Because the education industry has been Kerry’s largest base of support, it could play a significant role in Kerry’s overall success.

David Schultz, a professor in the Graduate School of Public Administration and Management at Hamline University, said University of Minnesota contributions alone would not make a major difference in the election, but when combined with donations from other universities, they could.

That money will provide valuable advertising dollars and voter-drive resources, Schultz said.

The large gap in political contributions also indicates Kerry might target university campuses for get-out-the-vote efforts, he said.

“The money is important,” Schultz said. “But more importantly, it is telling us a base of support that can very well be mobilized for Election Day.”

Candidates cannot receive money from individual donors once they accept their party’s nomination, so Kerry’s stream of contributions has stopped.

Meanwhile, Bush can continue to solicit donations, including those from university employees, until he accepts the Republican nomination at the party’s convention in New York from Aug. 30 to Sept. 2.

But Weiss said he does not expect Bush to close the contribution gap before then.

“I don’t expect it to narrow very much,” Weiss said. “University employees tend to be politically active, and it’s likely they’ve been paying attention to the presidential race for some time. Therefore, it is not very likely that they will be suddenly motivated to contribute as a result of the convention.”

Liberal bias on campus

The gap in political contributions has caused some to question whether there is a liberal bias on university campuses.

Schultz said educators and teachers unions have historically supported Democrats. He said he does not believe there is an ideological bias in university hiring, but rather liberals are simply more likely to enter the education industry.

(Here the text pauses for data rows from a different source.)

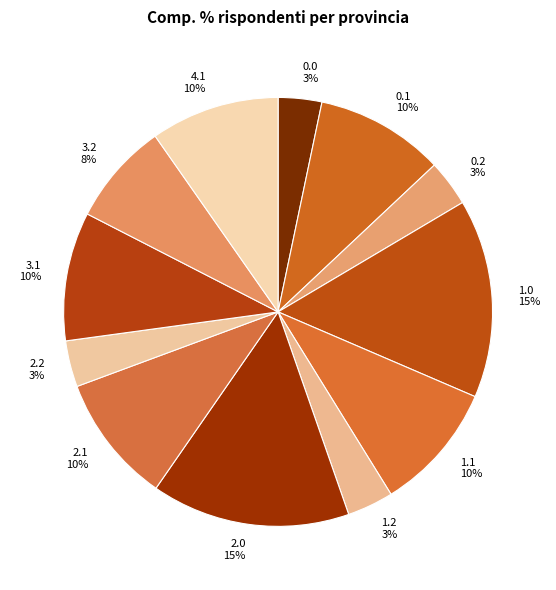

What percentage is the 2.1 slice, to the nearest percent?

10%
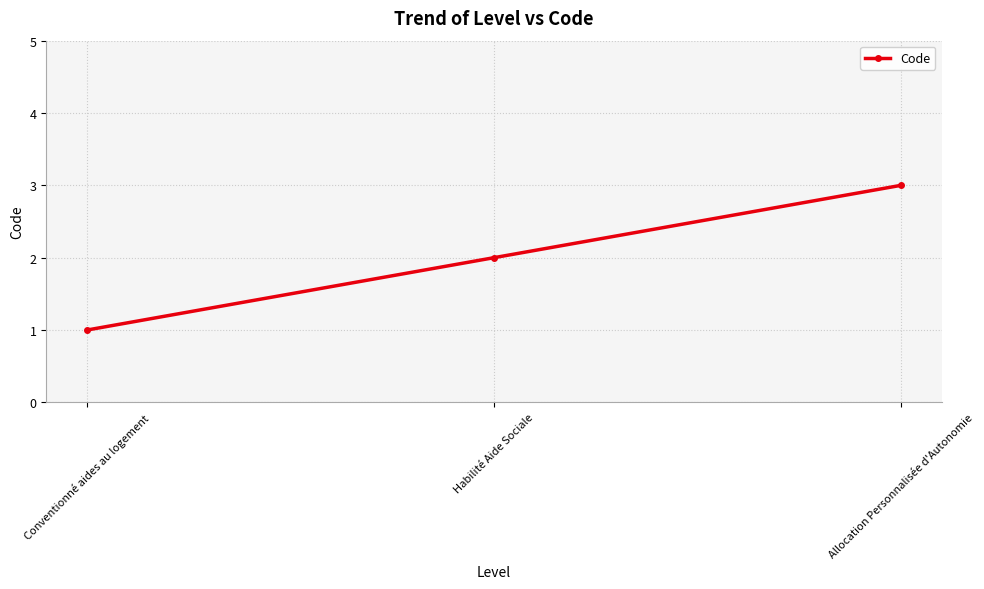

What is the difference between the maximum and minimum values?

2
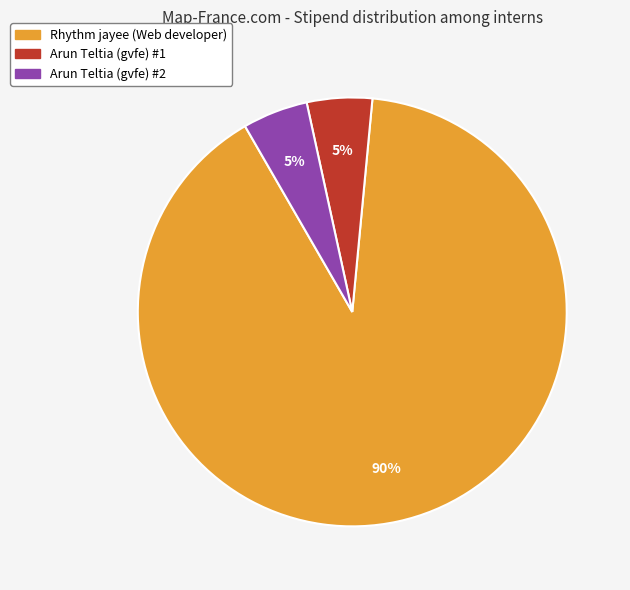

To the nearest percent, what is the combined percentage of Arun Teltia (gvfe) #2 and Arun Teltia (gvfe) #1?

10%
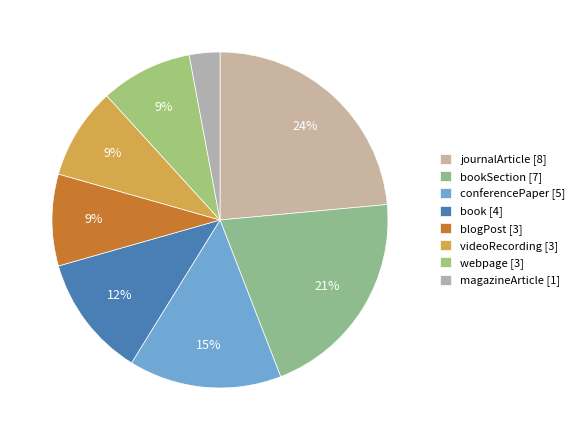

To the nearest percent, what is the average slice percentage?

12%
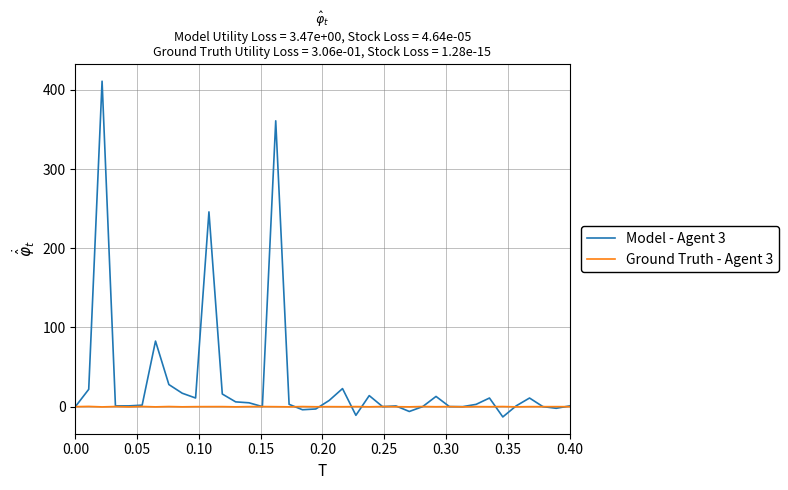

What is the maximum value shown in the chart?

411.1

Liberals are less likely to be concerned with financial gain than conservatives are, Schultz said. Therefore, liberals are more likely to enter a career in education, while conservatives are more likely to enter the private sector, he said.

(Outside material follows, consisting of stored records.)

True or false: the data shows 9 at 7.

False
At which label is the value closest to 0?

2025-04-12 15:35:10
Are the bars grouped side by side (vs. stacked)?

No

University political science professor Samantha Luks agreed.

“It could be that the type of personality that would be willing to take a pay cut to do a certain type of work he or she deems important may be more likely to vote Democratic,” Luks said.

Sara Dogan, national campus director for Students for Academic Freedom, said she thinks the reason for the liberal leaning on university campuses goes deeper than a self-selection process.

“I’ve heard that liberals are just more attracted to teaching,” Dogan said. “It’s possible, but that wouldn’t account for the immense discrepancy that there is Ö I definitely think there is some discrimination in the hiring process.”

Tracy said conservatives looking for an academic career would be “very stupid” to reveal their political beliefs, where as liberals commonly let their beliefs be known.

“I think people understand that there’s a certain political tilt in the academic culture and that if you don’t participate in that tilt yourself, it is simply a matter of prudence that you kind of keep that to yourself,” he said.

Luks, who taught political science at the University of California-Berkeley before coming to Minnesota, said she thinks the University of Minnesota actually tends to be more liberal than Berkeley.

She said Minnesota faculty members also tend to be more liberal than their Berkeley counterparts. Berkeley has more employees, so they are more likely to encompass a wider array of political views, she said.

Vice President and Associate Provost Tom Sullivan said the University of Minnesota does not consider political ideology when hiring employees.

“When we hire faculty, or promote faculty, one’s political leanings or opinions are not relevant,” Sullivan said.